We recently reported on the possibility of Google opening its own line of Google Stores. That rumor was 100 percent denied on Tuesday by Google Head of Android development, Andy Rubin.
Speaking to AllThingsD‘s Ina Fried, the Google executive said of possible retail locations:
“Google has no plans and we have nothing to announce.”
In explaining why Google does not require retail stores, Rubin proclaims that consumers “don’t have to go in the store and feel [products] anymore.” It is a strange argument seeing as most analysts and customers have complained about the lack of hands on availability for some newer Google products.
In fact, a well received piece by TechCrunch‘s MG Siegler recently suggested that “average consumers are never going to buy [Google's] projects online without having tried them first.”
It is that very hands-on desire that drove more than 325 million people to Apple retail stores in 2012, a new record for the tech giant. Apple credits iPad adoption to its in-store displays and their hands-on availability.

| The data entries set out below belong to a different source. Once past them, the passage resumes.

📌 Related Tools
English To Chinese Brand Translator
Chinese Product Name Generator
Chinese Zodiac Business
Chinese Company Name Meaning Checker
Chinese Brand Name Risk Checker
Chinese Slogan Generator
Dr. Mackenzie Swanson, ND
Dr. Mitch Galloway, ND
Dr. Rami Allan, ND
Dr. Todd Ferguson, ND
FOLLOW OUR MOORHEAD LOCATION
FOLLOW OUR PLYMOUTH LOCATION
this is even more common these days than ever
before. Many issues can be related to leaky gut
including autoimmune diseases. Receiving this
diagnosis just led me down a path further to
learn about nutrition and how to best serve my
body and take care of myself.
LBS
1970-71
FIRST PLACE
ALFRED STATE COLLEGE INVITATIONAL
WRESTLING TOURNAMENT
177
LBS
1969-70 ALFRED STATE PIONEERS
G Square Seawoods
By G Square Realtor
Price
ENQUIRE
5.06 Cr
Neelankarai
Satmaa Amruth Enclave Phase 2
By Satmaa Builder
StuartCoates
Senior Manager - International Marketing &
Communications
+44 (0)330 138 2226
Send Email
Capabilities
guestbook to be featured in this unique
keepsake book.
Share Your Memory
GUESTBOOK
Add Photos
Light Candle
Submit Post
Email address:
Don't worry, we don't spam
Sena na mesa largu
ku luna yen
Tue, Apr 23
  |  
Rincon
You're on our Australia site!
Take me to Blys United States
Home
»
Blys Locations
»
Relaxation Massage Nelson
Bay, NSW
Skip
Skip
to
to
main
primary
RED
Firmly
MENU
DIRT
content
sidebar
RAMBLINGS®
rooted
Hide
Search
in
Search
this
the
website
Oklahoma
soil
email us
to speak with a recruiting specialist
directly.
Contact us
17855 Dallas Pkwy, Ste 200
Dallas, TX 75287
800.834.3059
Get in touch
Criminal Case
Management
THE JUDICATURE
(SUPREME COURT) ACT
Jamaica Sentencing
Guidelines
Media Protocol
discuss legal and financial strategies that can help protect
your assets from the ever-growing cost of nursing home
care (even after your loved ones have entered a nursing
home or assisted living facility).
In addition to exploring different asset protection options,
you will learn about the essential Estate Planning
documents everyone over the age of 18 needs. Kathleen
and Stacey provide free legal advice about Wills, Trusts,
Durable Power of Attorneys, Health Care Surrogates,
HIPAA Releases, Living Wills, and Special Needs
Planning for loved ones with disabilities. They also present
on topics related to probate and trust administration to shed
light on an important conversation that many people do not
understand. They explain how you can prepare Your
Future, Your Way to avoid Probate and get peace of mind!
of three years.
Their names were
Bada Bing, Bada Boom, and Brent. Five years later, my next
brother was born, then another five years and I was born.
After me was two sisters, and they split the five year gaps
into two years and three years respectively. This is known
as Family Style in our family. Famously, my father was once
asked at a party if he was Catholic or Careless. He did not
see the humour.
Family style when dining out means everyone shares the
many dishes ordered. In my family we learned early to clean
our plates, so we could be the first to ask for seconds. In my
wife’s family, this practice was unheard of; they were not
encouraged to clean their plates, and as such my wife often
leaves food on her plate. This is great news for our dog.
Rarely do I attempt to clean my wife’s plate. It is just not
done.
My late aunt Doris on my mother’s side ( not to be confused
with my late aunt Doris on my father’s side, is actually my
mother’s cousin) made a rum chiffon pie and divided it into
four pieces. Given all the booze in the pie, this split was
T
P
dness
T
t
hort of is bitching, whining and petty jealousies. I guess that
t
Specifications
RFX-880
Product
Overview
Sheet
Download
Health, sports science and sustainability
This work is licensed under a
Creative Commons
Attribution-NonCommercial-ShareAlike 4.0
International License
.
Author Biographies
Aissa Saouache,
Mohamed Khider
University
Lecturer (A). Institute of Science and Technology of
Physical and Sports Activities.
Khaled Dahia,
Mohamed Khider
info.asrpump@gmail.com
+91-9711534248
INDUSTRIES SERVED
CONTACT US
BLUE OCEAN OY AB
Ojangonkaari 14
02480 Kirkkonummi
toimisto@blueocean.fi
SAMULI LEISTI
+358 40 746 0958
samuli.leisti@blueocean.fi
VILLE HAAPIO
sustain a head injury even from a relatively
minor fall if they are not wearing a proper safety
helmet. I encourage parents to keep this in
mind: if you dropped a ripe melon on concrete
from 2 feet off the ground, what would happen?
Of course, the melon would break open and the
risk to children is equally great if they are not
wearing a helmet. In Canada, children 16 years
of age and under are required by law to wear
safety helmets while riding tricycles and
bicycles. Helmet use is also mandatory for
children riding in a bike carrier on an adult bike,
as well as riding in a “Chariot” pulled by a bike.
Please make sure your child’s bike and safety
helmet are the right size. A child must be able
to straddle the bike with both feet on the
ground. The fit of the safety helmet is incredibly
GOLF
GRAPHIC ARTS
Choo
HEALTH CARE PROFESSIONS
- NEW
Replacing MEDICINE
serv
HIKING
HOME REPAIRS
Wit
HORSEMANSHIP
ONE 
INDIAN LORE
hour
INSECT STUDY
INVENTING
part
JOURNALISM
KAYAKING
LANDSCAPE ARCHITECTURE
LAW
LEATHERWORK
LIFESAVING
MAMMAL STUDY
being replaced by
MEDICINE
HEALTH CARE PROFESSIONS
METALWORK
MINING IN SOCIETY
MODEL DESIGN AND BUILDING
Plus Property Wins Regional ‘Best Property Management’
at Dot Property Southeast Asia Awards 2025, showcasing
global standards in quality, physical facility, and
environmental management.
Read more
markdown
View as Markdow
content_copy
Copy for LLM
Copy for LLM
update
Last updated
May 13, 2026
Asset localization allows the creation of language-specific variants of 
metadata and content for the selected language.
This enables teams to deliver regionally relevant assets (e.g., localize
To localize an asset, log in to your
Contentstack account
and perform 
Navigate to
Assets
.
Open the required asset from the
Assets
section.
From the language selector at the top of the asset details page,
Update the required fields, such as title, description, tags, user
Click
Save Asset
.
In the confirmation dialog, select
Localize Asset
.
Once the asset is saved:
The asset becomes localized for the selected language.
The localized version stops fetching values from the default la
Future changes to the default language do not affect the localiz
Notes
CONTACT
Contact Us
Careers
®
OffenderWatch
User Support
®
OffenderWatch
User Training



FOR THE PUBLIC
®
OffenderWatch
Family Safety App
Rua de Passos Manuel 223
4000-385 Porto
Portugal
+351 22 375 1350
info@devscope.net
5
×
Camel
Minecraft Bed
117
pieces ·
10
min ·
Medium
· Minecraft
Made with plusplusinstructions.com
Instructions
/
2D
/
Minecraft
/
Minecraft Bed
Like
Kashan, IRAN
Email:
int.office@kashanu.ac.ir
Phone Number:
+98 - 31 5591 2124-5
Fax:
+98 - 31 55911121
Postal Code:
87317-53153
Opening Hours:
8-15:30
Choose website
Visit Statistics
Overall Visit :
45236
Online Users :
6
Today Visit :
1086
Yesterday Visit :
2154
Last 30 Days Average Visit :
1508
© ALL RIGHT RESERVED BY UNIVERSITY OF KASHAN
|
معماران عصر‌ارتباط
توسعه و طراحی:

It is that very type of hands on experience many users may yearn for when attempting to choose between Windows 8, Mac OS X, and Google Chrome OS devices.
Rubin, in the meantime, believes that Google can create enough online tools and provide enough positive online reviews of its products to drive sales. Andy Rubin also believes that customers will continue to buy more products based on word-of-mouth and social networking suggestions from friends, family members, and co-workers.
Rubin also admits that the Google Nexus program is not “far enough along to think about the necessity of having these things in a retail store.”
So, perhaps the question shouldn’t be whether or not Google will bring products to a Google retail store but how long it will experiment and grow its hardware lines before such stores are necessary.
Google already offers some in-store displays that serve as a mini-Google showroom for its various product lines.